- [REQUEST 1]: From the listing, copy the lines starting at the line that contains "elevation (m): 750" and ending at the line that contains "name author: (I.M. Johnst.) Seigler & Ebinger", both included, without changing them.

- [SELECTED PASSAGE]:
In still another aspect, the invention can include a transducer assembly comprising a transmitter and a transducer acoustically coupled to the transmitter.

In other aspects, the invention can be methods of processing substrates using the aforementioned systems.

These and various other advantages and features of novelty that characterize the invention are pointed out with particularity in the claims annexed hereto and forming a part hereof. However, for a better understanding of the invention, its advantages, and the objects obtained by its use, reference should be made to the drawings which form a further part hereof, and to the accompanying descriptive matter, in which there is illustrated and described a preferred embodiment of the invention.

BRIEF DESCRIPTION OF THE DRAWINGS

FIG. 1 is a perspective view of a prior art single-wafer processor.

FIG. 2 is a perspective view of the prior art single-wafer processor FIG. 1 with a wafer supported therein.

FIG. 3 is a schematic of how the splash guard of the prior art single-wafer process or FIG. 1 deflected chemicals downward.

FIG. 4A is a first particle map of a substrate showing particulate residue when processed by a system similar to the prior art single-wafer processor of FIG. 1.

FIG. 4B is a second particle map of a substrate showing particulate residue when processed by a system similar to the prior art single-wafer processor of FIG. 1.

FIG. 5 is a chart of cleaning results including particle data and residue on substrates cleaned on a system similar to the prior art single-water processor of FIG. 1.

FIG. 6 is a schematic illustrating the path of sulfur droplets back onto substrates processed in a system similar to the prior art single-wafer processor of FIG. 1.

FIG. 7A is a diagram showing a cleaning system according to an embodiment of the present invention with a first embodiment of a deflecting mechanism.

FIG. 7B is a diagram showing a cleaning system according to an embodiment of the present invention with a second embodiment of a deflecting mechanism.

FIG. 7C is a diagram showing a cleaning system according to an embodiment of the present invention with a third embodiment of a deflecting mechanism.

FIG. 8 is a schematic of a system according to an embodiment of the invention illustrating how the first embodiment of the deflecting mechanism prevents residue from being deposited on a substrate.

FIG. 9 is a chart of cleaning results from using the system of the present invention according to the first embodiment.

FIG. 10A is a top schematic view of a substrate cleaning system according to an embodiment of the present invention illustrating a fourth embodiment of the deflecting mechanism.

FIG. 10B is a side view of the substrate cleaning system of FIG. 10A illustrating the flow of sulfur droplets traveling through the system.

FIG. 11A is a side view of a substrate cleaning system according to an embodiment of the present invention illustrating a fifth embodiment of the deflecting mechanism.

FIG. 11B is a top schematic view of the substrate cleaning system of FIG. 11A.

- [EXTRACTED RECORDS]:

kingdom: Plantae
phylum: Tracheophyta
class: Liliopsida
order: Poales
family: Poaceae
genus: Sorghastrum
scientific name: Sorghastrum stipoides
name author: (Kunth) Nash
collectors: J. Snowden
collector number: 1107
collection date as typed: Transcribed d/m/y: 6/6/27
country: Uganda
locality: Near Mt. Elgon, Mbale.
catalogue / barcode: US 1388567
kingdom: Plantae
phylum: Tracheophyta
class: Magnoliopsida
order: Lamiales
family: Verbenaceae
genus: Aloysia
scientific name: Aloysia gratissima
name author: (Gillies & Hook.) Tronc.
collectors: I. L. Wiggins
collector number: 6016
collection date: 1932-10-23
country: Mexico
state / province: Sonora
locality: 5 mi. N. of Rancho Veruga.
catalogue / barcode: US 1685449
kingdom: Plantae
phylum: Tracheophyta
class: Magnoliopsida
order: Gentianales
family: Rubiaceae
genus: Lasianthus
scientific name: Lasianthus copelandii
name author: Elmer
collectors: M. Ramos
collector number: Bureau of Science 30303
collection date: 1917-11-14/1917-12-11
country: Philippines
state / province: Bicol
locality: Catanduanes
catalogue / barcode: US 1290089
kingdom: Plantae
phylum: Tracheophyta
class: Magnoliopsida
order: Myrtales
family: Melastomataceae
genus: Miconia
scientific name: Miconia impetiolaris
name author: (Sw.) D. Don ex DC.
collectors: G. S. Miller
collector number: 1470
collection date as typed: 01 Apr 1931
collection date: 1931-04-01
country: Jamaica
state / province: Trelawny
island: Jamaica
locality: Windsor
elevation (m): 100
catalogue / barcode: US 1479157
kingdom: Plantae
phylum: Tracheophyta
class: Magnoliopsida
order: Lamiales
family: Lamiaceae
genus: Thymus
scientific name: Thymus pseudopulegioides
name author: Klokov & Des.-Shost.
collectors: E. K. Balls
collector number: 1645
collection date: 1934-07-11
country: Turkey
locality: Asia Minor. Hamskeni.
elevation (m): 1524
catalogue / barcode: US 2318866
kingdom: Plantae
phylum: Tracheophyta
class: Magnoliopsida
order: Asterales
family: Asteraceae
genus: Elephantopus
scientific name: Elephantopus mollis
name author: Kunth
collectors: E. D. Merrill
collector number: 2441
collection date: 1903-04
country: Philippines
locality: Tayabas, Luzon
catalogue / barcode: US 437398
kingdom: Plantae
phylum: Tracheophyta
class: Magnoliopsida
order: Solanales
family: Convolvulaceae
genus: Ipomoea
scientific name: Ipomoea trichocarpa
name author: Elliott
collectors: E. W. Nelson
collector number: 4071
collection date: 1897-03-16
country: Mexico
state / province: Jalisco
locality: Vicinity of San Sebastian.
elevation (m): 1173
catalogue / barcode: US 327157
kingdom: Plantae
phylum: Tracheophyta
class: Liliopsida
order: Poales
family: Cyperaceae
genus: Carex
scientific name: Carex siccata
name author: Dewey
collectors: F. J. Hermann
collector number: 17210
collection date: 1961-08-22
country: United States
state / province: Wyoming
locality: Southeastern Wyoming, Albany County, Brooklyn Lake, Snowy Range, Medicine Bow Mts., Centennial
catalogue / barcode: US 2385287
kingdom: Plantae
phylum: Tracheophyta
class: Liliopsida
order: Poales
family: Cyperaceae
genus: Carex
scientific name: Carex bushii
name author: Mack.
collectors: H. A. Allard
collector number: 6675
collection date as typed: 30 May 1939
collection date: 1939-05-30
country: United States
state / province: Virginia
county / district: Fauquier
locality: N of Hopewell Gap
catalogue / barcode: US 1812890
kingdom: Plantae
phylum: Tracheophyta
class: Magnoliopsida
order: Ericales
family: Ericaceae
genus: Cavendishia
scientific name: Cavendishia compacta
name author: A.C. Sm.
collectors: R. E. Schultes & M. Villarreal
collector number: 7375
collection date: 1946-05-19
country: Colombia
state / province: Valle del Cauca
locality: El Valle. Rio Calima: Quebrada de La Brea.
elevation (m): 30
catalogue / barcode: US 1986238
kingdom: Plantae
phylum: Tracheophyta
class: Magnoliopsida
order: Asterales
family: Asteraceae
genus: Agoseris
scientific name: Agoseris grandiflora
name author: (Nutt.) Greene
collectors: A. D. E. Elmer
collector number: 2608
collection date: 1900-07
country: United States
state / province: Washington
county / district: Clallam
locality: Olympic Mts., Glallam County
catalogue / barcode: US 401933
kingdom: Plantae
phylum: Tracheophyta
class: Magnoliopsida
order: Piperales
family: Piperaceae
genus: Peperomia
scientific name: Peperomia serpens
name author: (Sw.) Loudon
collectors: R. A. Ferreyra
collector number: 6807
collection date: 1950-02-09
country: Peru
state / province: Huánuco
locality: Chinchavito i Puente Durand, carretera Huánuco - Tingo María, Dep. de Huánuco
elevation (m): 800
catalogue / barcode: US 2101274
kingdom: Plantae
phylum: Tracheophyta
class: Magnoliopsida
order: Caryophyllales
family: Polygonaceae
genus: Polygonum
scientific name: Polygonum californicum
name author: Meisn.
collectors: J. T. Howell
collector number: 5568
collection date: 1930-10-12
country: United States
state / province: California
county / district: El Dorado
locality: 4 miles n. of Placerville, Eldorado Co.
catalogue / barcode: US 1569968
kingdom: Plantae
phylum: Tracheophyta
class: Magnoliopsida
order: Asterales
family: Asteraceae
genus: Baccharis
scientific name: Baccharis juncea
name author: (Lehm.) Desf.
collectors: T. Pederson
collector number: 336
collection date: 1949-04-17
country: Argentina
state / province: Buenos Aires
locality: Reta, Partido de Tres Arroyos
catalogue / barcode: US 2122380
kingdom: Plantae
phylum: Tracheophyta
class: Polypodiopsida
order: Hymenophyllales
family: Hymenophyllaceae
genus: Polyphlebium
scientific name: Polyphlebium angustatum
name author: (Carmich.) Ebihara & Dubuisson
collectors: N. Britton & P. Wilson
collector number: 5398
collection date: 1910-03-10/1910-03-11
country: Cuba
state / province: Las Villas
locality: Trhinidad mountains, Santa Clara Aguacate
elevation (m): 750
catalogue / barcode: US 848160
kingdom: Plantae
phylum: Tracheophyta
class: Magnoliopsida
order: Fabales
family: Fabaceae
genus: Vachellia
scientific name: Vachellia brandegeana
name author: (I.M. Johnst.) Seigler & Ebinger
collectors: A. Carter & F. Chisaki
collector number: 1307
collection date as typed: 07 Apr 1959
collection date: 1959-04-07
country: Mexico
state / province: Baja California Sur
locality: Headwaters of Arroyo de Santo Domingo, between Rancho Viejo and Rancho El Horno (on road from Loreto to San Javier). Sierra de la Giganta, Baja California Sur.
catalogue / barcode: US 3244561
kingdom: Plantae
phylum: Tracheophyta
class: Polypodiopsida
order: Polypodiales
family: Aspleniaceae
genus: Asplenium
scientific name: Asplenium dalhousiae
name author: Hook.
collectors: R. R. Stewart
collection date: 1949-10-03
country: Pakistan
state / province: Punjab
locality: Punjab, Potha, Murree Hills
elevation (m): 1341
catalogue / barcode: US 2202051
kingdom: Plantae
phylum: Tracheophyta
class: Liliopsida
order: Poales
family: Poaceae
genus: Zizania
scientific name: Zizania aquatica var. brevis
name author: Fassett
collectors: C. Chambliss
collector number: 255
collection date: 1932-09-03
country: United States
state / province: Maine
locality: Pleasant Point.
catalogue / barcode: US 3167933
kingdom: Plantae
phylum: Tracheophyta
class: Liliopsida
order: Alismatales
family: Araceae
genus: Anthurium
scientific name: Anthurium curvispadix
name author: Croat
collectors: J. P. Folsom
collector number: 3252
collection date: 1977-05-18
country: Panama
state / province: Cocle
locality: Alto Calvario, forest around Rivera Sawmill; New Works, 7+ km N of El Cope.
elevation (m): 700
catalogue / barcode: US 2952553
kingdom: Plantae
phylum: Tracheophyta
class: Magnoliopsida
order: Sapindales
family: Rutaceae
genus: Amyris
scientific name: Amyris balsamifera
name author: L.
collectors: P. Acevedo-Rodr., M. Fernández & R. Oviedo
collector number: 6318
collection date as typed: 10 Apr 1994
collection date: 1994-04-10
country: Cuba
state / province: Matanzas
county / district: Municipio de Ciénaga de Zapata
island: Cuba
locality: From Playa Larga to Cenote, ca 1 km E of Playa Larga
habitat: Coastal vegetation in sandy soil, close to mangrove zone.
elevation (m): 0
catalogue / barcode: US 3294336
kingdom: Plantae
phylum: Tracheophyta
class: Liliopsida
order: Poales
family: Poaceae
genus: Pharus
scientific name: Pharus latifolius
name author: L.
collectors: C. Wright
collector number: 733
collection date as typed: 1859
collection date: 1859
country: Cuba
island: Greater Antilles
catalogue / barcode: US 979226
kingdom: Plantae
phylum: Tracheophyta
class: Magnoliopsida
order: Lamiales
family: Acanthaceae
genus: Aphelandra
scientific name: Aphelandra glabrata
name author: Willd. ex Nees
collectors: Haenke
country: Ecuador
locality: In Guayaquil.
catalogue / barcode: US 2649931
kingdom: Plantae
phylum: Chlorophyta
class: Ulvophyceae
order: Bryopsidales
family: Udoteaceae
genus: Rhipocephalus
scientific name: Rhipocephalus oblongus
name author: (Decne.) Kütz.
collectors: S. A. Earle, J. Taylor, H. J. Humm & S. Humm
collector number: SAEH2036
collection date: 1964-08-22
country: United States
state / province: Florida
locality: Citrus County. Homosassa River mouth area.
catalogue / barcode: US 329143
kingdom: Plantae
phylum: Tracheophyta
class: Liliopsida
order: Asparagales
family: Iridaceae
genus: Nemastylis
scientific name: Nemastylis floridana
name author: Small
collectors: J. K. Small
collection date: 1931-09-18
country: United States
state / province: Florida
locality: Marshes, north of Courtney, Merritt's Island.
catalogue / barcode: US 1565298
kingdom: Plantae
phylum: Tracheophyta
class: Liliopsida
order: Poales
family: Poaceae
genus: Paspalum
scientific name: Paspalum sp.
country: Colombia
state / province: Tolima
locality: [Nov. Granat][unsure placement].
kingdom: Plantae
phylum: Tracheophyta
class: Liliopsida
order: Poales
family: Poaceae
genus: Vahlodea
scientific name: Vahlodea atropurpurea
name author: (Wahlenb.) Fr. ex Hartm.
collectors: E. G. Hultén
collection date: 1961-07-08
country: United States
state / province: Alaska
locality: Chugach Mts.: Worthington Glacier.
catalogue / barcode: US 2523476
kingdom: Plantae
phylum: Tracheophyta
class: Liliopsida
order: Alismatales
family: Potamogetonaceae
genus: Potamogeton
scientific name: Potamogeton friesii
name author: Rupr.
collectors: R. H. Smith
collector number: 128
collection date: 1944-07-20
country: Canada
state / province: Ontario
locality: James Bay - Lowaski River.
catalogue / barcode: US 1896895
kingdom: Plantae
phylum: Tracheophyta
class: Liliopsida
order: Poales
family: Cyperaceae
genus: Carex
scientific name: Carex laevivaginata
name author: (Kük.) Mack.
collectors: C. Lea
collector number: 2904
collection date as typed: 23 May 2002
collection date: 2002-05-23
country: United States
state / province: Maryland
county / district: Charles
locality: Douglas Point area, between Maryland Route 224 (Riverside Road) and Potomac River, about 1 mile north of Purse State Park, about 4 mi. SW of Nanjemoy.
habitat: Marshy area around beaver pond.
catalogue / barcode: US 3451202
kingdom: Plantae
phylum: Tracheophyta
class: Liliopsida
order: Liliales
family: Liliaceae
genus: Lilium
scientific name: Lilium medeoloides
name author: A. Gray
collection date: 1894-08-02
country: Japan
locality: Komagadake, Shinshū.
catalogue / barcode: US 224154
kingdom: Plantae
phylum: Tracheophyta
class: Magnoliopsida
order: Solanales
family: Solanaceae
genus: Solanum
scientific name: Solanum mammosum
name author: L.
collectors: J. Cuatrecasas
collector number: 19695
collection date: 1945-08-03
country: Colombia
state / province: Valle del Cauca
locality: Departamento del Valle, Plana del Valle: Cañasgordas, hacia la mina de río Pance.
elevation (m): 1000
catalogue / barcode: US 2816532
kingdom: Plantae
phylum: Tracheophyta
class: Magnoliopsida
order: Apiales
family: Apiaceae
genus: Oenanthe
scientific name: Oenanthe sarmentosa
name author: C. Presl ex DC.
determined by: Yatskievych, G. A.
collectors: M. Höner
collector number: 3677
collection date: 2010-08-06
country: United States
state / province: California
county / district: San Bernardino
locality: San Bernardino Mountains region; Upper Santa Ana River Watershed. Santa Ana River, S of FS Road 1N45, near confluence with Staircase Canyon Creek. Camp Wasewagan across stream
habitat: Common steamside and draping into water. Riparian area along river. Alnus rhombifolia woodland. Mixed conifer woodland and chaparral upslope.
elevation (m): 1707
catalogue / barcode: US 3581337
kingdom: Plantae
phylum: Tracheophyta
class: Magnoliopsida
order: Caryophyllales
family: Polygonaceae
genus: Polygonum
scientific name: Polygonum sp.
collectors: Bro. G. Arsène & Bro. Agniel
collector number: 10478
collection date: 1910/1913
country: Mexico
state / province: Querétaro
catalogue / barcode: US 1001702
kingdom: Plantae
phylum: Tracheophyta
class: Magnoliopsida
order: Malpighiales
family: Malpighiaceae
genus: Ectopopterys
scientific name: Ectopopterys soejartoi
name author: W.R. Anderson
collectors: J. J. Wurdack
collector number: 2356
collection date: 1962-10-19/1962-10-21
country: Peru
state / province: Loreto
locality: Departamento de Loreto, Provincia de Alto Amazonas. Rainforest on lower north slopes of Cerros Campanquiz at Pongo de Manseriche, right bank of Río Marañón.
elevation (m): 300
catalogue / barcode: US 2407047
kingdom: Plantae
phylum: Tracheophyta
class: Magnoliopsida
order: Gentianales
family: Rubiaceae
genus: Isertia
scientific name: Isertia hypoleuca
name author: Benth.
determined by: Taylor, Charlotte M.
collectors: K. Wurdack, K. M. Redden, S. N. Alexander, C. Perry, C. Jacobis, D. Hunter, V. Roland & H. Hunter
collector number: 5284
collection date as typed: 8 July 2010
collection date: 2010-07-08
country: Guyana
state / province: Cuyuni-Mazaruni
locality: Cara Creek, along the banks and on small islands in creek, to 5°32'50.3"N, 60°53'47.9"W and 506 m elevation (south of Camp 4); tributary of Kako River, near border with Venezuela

- [REQUEST 2]: In the patent excerpt, what does FIG. 1 show?

- [TASK OUTPUT 1]:
elevation (m): 750
catalogue / barcode: US 848160
kingdom: Plantae
phylum: Tracheophyta
class: Magnoliopsida
order: Fabales
family: Fabaceae
genus: Vachellia
scientific name: Vachellia brandegeana
name author: (I.M. Johnst.) Seigler & Ebinger

- [TASK OUTPUT 2]: A perspective view of a prior art single-wafer processor.